18.2.2. Simplifying the Input

The dynamic programming algorithm for the Steiner tree problem is easier to formulate if we can guarantee that every vertex \(v \in K\) is a leaf of every Steiner tree for \(K\). This is guaranteed if every vertex in \(K\) has degree \(1\). The following transformation ensures this.

Given an input \((G,K)\), we transform it into an equivalent input \((G',K')\) such that every vertex in \(K'\) has degree \(1\). \(G'\) is obtained from \(G\) by adding a vertex \(v'\) to \(G\) for every vertex \(v \in K\). The only neighbour of \(v'\) is \(v\). We define \(K' = \{v' \mid v \in K\}\). The edge \((v,v')\) has weight \(0\) for all \(v \in K\). This is illustrated in Figure 18.2.

Figure 18.2: Coming soon!

Lemma 18.2: If \(T\) is a solution of the Steiner tree problem for \((G,K)\), then \(T' = T \cup \{(v,v') \mid v \in K\}\) is a solution of the Steiner tree problem for \((G',K')\) of weight \(w(T') = w(T)\).

If \(T'\) is a solution of the Steiner tree problem for \((G',K')\), then \(T = T'[V]\) is a solution of the Steiner tree problem for \((G,K)\) of weight \(w(T) = w(T')\).

Proof: If \(T\) is a Steiner tree for \((G,K)\), then it is a tree that contains all vertices in \(K\). Thus, \(T' = T \cup \{(v,v') \mid v \in K\}\) is a tree. Since it contains all vertices in \(K'\) and all its edges are edges of \(G'\), it is a Steiner tree for \((G',K')\). \(T'\) contains all edges of \(T\) plus all edges in \(\{(v,v') \mid v \in K\}\). Since each of the latter edges has weight \(0\), we have \(w(T') = w(T)\).
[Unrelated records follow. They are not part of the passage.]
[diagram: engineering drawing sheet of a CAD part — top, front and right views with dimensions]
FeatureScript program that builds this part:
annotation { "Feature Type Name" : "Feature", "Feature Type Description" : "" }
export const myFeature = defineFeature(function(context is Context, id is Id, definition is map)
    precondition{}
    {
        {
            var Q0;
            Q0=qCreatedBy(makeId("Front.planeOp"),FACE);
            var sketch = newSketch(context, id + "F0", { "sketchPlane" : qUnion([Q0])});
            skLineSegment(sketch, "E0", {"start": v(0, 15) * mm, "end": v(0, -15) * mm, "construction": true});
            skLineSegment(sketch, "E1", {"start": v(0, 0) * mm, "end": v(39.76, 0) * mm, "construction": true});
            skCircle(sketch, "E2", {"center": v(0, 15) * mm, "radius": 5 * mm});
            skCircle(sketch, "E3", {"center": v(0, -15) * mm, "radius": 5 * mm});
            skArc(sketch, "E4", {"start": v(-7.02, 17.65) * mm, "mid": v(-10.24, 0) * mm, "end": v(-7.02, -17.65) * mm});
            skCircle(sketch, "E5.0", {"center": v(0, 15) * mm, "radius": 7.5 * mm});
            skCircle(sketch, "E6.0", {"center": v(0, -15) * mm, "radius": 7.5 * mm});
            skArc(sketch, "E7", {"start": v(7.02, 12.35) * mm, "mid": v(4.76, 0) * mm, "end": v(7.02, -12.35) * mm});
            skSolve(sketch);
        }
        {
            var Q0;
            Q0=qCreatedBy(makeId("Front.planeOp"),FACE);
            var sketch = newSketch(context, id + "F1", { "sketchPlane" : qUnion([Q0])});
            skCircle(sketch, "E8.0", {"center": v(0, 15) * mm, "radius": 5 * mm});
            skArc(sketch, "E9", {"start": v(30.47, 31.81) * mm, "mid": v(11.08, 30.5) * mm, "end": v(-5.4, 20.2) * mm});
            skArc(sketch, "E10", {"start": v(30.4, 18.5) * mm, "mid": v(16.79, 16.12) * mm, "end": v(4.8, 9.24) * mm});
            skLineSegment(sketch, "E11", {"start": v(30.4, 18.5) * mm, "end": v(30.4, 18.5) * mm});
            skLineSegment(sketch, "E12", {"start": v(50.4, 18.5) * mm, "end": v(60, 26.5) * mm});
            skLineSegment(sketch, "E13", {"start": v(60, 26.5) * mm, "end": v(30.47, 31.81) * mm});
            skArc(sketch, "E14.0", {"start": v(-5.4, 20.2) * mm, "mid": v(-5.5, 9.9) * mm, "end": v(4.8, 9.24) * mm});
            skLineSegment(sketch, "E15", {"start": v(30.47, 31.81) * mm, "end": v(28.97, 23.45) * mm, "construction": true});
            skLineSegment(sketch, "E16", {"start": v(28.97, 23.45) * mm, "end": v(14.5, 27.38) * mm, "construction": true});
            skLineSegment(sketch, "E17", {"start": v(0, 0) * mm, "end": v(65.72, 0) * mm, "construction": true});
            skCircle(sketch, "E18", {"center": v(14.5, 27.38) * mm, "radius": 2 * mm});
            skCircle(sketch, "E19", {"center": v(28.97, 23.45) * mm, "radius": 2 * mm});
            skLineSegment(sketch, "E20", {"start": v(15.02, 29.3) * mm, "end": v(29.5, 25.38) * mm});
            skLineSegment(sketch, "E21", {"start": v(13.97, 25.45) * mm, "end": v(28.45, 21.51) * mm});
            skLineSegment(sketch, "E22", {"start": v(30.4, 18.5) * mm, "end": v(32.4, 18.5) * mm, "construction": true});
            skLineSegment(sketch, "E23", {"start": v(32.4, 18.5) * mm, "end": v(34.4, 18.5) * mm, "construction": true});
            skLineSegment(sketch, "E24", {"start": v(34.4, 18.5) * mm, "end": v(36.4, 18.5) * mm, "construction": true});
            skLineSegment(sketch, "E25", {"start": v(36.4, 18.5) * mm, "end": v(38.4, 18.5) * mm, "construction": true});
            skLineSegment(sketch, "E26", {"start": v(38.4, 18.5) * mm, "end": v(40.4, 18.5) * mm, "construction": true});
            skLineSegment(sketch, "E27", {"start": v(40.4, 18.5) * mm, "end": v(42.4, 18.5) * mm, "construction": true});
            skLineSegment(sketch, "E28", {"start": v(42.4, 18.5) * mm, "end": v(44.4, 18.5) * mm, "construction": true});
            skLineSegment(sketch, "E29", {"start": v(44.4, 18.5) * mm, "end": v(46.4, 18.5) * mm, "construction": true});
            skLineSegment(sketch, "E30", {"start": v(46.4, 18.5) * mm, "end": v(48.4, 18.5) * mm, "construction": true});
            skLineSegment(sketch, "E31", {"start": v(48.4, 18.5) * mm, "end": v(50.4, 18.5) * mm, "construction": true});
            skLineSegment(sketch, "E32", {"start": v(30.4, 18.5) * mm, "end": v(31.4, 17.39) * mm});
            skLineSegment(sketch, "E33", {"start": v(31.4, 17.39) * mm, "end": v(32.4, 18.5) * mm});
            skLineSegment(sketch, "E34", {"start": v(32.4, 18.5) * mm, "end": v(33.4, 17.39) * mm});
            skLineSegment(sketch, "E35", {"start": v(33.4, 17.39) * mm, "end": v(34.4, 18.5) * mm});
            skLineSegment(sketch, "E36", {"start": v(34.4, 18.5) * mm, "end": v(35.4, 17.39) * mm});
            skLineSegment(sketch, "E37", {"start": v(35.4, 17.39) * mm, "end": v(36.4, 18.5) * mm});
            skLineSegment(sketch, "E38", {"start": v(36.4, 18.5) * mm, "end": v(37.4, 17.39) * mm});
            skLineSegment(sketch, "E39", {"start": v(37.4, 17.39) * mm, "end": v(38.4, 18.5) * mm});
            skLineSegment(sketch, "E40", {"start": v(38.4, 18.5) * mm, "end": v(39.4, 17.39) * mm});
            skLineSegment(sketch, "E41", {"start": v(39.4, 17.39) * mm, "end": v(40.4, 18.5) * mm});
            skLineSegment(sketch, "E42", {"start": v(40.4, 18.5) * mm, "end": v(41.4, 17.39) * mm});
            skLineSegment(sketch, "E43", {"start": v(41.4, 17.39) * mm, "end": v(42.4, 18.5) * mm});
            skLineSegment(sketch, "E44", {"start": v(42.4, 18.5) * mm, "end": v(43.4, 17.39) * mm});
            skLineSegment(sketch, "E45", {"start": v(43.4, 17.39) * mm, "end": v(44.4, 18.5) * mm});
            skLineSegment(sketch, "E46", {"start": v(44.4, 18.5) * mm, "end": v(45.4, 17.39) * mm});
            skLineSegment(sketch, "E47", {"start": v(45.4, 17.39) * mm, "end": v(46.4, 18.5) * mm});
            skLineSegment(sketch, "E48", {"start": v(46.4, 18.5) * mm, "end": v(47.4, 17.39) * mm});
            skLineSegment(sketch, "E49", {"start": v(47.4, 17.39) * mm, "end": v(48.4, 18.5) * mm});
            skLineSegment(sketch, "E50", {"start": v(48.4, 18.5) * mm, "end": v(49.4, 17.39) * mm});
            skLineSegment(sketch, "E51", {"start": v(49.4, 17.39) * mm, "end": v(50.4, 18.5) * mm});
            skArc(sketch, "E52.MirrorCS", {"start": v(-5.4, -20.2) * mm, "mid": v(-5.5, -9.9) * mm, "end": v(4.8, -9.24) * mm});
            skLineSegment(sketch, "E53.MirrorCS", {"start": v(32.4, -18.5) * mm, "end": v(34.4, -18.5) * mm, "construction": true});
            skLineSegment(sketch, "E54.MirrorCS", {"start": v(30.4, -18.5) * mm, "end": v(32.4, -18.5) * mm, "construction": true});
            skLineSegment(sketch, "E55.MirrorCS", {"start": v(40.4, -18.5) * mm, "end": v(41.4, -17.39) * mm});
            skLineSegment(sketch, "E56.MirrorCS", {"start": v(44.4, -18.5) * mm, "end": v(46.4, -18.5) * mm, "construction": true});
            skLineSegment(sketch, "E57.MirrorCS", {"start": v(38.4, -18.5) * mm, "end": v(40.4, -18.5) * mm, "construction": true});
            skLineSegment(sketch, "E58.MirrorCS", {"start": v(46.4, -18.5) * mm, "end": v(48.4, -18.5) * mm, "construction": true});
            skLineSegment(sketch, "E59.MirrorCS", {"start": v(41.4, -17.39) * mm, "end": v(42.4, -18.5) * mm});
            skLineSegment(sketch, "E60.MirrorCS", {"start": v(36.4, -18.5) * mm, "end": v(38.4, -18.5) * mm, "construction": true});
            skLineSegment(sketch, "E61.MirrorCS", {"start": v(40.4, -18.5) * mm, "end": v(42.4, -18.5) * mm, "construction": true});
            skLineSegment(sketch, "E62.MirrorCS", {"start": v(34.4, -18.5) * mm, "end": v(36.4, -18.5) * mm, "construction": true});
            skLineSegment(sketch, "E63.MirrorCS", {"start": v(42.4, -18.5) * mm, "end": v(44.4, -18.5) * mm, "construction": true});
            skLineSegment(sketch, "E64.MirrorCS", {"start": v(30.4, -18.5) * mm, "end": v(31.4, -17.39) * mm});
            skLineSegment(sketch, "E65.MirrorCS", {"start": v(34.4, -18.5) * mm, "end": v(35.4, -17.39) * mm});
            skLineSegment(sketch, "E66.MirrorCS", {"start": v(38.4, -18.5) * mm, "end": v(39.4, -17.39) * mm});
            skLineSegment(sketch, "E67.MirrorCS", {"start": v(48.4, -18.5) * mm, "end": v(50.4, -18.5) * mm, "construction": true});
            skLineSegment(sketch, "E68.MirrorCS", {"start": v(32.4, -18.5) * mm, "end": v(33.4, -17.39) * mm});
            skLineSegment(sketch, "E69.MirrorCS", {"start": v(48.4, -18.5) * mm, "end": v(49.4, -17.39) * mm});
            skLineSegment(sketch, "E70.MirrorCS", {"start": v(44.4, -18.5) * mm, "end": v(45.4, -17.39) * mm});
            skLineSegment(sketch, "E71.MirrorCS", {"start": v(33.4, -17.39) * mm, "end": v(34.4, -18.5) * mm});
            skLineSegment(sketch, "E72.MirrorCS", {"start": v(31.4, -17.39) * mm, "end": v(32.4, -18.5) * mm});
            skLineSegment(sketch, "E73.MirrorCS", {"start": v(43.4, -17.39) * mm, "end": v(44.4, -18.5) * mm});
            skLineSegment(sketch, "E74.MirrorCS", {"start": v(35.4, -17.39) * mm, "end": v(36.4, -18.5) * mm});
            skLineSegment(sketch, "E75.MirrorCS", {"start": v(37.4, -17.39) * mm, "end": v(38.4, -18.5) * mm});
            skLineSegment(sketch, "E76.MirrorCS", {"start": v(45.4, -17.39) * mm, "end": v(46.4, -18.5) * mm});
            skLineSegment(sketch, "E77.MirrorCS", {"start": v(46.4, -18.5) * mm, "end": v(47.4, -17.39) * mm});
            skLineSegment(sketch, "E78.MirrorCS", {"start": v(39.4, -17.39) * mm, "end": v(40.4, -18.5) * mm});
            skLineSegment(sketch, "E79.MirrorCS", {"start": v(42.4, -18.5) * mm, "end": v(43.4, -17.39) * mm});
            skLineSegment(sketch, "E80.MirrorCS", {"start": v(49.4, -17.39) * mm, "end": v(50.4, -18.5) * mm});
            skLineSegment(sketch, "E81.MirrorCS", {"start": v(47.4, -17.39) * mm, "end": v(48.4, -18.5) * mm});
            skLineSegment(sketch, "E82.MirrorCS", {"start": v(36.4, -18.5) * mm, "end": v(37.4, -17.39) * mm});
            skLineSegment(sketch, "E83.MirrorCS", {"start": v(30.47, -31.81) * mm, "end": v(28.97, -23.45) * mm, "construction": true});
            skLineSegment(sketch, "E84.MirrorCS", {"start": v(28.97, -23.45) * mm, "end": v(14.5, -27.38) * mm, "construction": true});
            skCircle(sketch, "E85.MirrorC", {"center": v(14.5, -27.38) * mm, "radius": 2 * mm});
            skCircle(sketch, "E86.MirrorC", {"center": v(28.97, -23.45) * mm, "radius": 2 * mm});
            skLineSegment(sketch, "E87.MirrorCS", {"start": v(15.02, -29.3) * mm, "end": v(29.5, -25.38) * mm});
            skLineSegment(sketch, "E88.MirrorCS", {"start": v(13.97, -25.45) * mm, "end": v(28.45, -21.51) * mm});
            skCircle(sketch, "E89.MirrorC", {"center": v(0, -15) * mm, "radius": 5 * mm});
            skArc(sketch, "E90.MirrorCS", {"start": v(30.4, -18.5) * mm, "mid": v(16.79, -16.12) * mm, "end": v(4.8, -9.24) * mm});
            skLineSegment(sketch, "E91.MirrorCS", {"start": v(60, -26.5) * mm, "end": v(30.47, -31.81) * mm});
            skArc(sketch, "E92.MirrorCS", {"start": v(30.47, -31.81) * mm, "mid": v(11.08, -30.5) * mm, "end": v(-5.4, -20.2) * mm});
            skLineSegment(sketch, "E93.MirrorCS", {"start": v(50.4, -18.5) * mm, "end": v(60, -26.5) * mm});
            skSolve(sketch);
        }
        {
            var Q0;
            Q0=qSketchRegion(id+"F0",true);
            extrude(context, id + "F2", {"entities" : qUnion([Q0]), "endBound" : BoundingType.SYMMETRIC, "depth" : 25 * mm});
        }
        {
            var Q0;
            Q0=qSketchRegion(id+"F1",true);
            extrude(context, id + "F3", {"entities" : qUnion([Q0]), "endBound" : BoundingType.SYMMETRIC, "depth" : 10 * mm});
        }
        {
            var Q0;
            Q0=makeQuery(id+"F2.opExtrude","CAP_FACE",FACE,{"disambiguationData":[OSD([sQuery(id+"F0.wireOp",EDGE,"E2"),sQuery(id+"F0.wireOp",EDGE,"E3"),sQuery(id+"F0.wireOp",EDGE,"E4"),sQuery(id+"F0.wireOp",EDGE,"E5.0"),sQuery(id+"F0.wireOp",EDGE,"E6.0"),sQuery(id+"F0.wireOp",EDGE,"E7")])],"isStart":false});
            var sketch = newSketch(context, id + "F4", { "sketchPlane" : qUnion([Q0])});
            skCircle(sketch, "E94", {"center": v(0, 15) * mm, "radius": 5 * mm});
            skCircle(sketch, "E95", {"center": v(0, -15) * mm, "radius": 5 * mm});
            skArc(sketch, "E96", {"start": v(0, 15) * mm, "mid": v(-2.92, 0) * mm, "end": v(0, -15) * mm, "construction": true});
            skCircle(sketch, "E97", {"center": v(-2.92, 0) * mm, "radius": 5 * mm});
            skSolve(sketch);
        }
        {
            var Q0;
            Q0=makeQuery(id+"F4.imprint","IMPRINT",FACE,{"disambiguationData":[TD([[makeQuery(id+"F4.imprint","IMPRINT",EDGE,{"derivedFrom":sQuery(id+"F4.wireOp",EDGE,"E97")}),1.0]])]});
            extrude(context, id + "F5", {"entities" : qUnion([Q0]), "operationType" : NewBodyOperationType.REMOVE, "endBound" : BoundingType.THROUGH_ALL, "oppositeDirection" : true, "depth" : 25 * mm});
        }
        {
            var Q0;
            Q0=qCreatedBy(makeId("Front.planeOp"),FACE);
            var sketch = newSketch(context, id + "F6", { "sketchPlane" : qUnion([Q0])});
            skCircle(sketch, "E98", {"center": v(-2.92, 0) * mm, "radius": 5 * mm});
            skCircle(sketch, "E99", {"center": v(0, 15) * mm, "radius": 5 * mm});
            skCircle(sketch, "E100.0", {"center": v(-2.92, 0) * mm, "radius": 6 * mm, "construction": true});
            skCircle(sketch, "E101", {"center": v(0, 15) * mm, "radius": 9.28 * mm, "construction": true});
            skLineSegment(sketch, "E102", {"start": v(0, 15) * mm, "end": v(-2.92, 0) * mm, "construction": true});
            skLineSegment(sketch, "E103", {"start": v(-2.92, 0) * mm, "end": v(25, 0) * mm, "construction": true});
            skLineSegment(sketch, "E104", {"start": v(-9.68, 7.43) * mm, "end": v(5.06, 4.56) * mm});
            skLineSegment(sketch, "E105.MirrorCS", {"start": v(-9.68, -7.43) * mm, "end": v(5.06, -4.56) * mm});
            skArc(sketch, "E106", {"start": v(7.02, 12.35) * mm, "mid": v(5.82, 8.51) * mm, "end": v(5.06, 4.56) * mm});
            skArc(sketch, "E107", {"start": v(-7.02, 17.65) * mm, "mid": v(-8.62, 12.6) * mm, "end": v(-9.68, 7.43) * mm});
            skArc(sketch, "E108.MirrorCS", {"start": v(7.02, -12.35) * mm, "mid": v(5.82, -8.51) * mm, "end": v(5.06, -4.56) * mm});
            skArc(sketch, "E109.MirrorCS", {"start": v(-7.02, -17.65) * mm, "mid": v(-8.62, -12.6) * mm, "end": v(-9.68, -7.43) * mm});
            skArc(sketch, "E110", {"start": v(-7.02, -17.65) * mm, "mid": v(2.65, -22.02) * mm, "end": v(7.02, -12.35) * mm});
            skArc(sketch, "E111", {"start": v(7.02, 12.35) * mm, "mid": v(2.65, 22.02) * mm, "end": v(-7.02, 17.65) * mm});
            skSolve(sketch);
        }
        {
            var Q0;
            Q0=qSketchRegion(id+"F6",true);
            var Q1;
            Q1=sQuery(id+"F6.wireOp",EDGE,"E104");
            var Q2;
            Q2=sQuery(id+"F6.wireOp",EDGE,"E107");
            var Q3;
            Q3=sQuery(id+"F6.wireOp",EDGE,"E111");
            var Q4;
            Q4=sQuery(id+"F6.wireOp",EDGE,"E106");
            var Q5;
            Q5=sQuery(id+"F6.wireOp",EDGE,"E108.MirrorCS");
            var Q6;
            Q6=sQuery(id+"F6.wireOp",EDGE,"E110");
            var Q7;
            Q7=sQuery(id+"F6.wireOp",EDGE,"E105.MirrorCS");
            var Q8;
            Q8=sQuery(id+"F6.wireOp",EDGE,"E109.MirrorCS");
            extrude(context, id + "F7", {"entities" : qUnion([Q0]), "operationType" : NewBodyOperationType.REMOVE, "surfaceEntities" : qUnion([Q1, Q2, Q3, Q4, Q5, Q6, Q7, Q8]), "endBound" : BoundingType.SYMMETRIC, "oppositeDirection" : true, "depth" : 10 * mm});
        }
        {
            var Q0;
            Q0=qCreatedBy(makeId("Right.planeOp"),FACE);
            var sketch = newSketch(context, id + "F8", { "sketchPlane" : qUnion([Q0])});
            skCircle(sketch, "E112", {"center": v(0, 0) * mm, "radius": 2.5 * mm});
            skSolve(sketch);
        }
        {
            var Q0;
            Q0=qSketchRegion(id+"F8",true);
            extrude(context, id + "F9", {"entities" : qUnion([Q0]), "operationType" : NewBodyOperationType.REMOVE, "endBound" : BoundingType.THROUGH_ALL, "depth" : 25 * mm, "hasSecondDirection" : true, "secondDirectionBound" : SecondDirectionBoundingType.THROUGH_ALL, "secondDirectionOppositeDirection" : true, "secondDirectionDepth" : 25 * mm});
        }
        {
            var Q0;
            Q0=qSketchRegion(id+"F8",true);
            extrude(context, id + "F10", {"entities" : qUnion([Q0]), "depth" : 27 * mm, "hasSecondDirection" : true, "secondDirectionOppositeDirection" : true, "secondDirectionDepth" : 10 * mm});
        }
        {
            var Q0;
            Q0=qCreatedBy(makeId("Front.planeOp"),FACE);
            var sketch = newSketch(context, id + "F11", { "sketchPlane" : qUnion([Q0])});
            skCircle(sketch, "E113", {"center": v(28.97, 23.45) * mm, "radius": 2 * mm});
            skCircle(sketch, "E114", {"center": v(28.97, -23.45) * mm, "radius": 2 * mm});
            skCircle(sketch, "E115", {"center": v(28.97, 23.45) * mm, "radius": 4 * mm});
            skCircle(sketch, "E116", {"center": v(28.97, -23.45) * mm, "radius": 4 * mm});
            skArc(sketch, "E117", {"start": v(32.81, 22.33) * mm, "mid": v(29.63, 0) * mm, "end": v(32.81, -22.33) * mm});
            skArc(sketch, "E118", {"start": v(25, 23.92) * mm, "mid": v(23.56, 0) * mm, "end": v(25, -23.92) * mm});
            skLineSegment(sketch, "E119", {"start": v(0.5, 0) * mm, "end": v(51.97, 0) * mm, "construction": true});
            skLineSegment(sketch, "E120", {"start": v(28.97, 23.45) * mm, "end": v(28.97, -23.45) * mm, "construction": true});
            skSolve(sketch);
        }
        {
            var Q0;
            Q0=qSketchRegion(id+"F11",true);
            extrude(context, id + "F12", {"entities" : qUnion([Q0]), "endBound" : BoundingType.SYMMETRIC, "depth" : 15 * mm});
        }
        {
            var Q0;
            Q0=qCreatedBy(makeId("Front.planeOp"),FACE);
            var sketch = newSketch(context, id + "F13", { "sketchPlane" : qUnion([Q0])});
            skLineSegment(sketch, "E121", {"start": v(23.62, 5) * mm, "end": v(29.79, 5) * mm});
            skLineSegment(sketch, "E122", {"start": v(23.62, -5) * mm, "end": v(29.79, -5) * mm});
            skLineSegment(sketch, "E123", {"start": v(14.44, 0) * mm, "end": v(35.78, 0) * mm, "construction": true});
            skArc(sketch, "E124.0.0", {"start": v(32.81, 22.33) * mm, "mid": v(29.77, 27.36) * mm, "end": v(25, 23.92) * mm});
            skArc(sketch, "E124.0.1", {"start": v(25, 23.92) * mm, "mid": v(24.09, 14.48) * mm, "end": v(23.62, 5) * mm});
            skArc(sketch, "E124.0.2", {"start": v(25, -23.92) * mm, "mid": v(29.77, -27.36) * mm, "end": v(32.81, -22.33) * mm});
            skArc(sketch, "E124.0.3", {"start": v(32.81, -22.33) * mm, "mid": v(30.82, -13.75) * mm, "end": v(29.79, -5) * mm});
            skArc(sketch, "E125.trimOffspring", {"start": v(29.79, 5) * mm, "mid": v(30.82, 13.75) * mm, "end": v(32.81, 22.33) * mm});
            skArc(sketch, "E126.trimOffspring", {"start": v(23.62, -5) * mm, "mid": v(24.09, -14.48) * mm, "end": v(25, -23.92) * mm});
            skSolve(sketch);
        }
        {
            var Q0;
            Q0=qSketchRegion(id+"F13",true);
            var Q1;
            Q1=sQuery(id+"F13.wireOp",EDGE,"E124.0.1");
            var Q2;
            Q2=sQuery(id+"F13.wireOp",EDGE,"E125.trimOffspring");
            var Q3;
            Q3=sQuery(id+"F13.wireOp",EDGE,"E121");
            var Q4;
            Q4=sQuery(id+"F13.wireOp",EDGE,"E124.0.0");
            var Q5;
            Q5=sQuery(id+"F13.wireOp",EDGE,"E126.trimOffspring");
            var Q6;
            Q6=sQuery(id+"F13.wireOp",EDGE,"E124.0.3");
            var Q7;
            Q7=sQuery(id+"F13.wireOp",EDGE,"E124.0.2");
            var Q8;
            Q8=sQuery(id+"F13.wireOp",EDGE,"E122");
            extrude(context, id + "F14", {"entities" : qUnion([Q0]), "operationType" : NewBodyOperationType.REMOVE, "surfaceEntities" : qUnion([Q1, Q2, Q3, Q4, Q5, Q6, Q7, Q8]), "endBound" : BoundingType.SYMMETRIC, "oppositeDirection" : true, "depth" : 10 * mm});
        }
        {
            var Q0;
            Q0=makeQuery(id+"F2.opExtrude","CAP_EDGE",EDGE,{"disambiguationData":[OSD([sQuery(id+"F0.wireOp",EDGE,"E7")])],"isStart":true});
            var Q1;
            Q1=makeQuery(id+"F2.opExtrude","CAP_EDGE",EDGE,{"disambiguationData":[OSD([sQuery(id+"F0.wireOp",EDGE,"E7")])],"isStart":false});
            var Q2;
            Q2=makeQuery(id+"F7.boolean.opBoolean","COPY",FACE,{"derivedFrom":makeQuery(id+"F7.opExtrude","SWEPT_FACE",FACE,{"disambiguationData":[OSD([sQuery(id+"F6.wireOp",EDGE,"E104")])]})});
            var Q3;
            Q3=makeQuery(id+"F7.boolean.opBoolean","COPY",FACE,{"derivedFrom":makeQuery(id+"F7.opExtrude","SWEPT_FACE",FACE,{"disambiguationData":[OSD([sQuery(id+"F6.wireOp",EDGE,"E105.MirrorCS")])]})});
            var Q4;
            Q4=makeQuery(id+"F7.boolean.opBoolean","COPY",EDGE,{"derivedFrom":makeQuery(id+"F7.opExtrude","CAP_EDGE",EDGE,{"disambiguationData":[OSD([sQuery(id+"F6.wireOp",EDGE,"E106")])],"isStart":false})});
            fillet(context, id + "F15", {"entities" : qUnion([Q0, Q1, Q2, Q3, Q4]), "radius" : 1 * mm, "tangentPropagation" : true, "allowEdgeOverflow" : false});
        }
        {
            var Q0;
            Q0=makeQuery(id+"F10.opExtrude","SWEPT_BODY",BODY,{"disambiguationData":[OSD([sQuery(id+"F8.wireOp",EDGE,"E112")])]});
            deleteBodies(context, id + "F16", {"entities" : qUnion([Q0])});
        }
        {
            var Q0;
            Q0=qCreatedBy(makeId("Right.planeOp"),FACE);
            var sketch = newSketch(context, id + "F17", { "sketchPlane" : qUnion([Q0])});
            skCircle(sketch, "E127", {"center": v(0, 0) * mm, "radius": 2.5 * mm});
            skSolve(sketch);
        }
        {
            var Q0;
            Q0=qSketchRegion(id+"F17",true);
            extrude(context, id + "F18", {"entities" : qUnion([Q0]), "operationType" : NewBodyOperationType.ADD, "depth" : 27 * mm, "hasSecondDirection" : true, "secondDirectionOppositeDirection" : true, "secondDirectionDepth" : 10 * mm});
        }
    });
If \(T'\) is a Steiner tree for \((G',K')\), then it is a tree that contains all vertices in \(K'\). Since the only neighbour of each vertex \(v' \in K'\) is its corresponding vertex \(v \in K\), \(T'\) also contains all vertices in \(K\). Since each vertex \(v' \in K'\) has degree \(1\), it is a leaf of \(T'\). Thus, the subgraph \(T'[V]\) of \(T'\) obtained by removing all vertices in \(K'\) is a tree. Since \(T'[V]\) contains all vertices in \(K\) and all its edges are edges of \(G\), it is a Steiner tree for \((G,K)\). \(T\) contains the same edges as \(T'\) except the edges \({(v,v') \mid v \in K}\). Since each of the latter edges has weight \(0\), we have \(w(T) = w(T')\). ▨

Lemma 18.2 establishes a weight-preserving bijection between Steiner trees of \((G,K)\) and Steiner trees of \((G',K')\). Thus, this bijection maps minimum Steiner trees of \((G,k)\) to minimum Steiner trees of \((G',k')\) and vice versa. Therefore, it is sufficient to compute a minimum Steiner tree of \((G',K')\). From here on, we can therefore assume that the input is a pair \((G,K)\) where every vertex \(v \in K\) has degree \(1\).